◆ Exercise instructions
Each line of the data below containing "with" needs to be listed.

[Stored records]

····················

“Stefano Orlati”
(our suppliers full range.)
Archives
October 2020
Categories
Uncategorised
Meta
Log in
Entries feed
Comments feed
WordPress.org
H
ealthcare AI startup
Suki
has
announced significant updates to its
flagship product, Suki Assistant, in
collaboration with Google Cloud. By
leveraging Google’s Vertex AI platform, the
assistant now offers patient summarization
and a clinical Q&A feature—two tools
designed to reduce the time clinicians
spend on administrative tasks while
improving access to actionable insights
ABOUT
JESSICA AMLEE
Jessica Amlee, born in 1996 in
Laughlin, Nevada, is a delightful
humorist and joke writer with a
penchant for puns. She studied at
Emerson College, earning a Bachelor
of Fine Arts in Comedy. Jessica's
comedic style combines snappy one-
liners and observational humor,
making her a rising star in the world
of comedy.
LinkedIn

····················

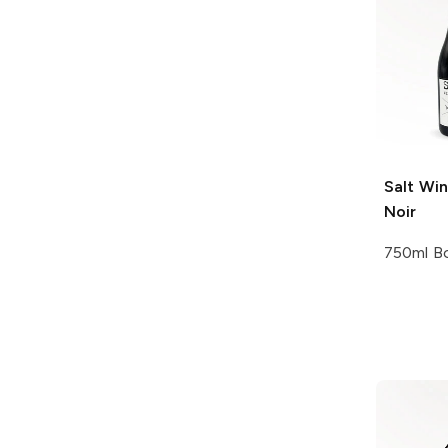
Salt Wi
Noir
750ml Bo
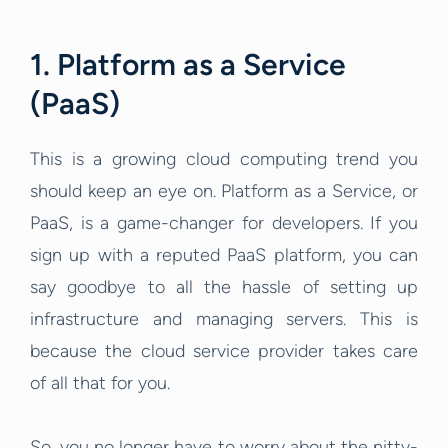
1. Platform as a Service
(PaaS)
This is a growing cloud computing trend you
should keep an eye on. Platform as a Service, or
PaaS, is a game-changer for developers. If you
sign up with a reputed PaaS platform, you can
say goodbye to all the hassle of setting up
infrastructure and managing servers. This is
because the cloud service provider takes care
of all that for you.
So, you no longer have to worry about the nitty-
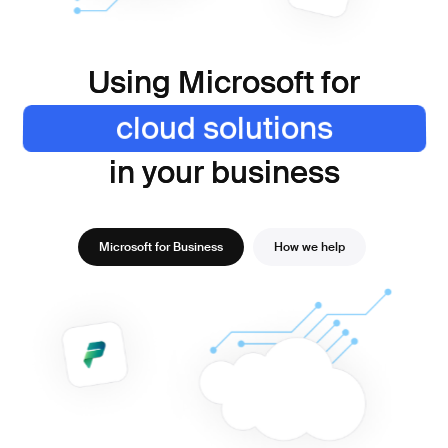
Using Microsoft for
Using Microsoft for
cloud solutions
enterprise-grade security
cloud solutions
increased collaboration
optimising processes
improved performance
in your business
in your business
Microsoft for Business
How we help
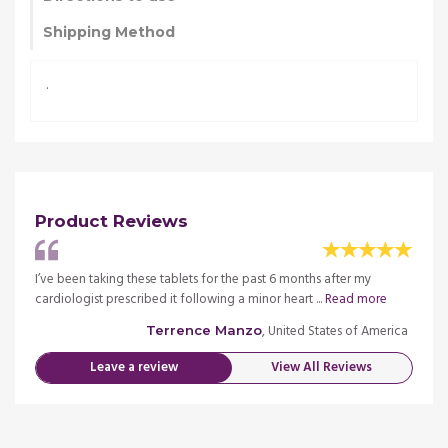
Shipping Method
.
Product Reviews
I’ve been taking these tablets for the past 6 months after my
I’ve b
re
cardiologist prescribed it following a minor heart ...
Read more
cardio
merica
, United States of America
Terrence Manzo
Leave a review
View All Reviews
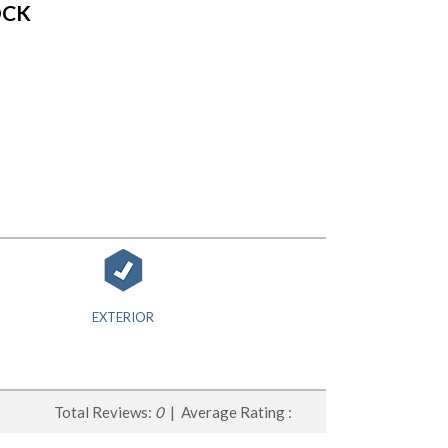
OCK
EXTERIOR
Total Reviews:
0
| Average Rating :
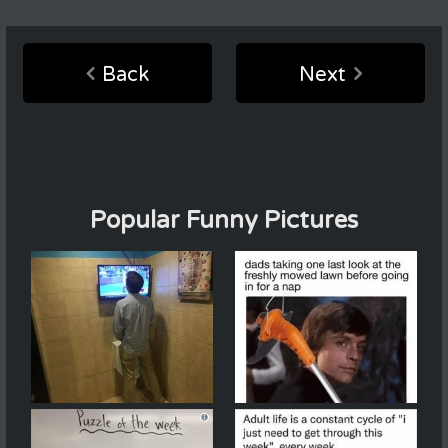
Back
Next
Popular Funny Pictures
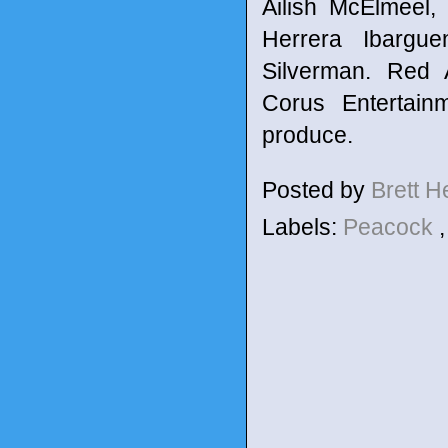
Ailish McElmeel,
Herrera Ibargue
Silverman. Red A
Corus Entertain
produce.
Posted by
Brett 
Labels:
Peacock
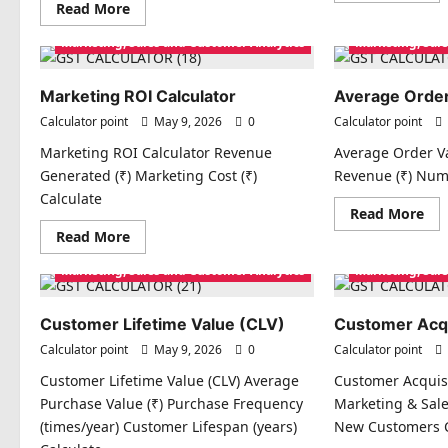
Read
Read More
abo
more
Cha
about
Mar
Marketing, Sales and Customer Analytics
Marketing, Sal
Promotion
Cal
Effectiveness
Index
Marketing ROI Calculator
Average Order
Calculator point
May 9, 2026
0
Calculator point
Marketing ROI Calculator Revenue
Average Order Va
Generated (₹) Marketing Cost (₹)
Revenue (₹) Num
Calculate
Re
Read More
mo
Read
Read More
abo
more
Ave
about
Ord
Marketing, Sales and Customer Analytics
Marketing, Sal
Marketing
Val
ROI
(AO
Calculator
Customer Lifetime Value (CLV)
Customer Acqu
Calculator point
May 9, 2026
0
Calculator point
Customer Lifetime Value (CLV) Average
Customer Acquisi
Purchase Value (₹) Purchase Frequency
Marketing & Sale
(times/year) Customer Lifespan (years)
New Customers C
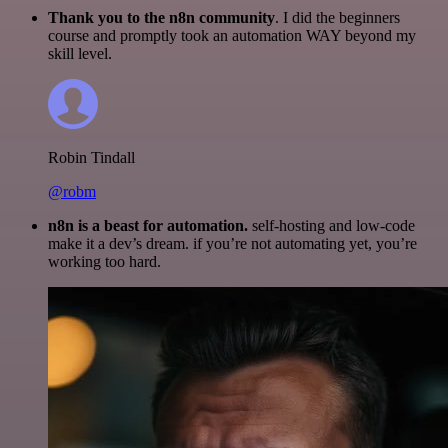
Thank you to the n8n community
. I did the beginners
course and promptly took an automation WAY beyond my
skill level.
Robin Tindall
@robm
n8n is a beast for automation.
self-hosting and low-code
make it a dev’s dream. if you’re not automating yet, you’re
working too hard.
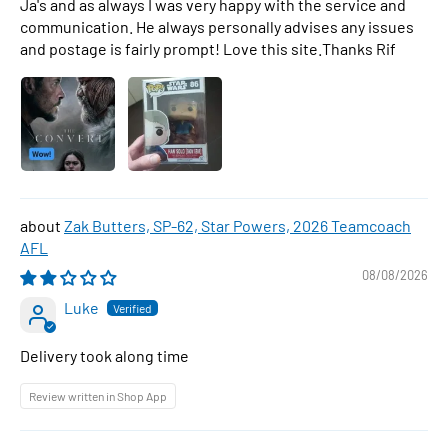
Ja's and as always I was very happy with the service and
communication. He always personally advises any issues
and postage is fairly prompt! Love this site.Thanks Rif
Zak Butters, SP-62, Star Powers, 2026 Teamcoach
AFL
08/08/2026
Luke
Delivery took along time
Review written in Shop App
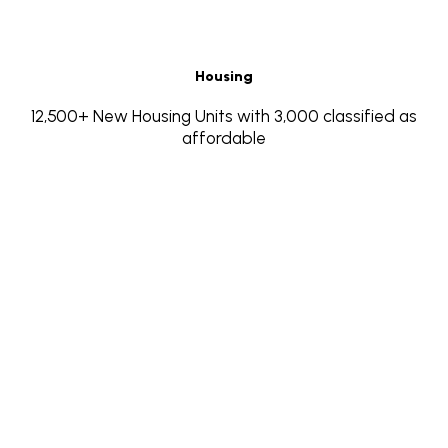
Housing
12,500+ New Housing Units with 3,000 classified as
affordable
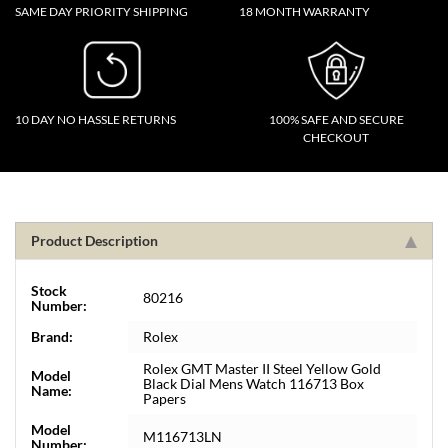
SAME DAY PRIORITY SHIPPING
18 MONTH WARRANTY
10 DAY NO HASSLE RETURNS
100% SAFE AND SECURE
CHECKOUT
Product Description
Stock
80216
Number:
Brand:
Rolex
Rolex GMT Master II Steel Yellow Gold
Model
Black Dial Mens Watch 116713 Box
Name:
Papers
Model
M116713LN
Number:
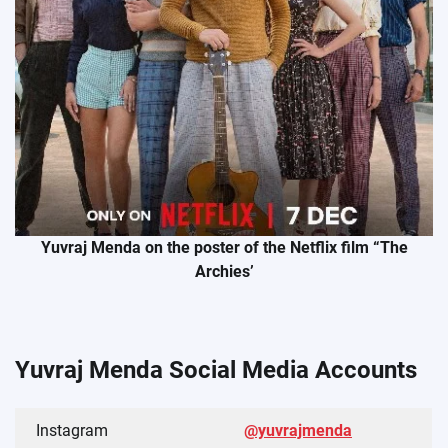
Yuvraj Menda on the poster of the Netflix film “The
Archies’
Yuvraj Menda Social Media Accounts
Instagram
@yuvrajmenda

····················

◆ Result of this exercise
collaboration with Google Cloud. By
humorist and joke writer with a
sign up with a reputed PaaS platform, you can
Ja's and as always I was very happy with the service and
12,500+ New Housing Units with 3,000 classified as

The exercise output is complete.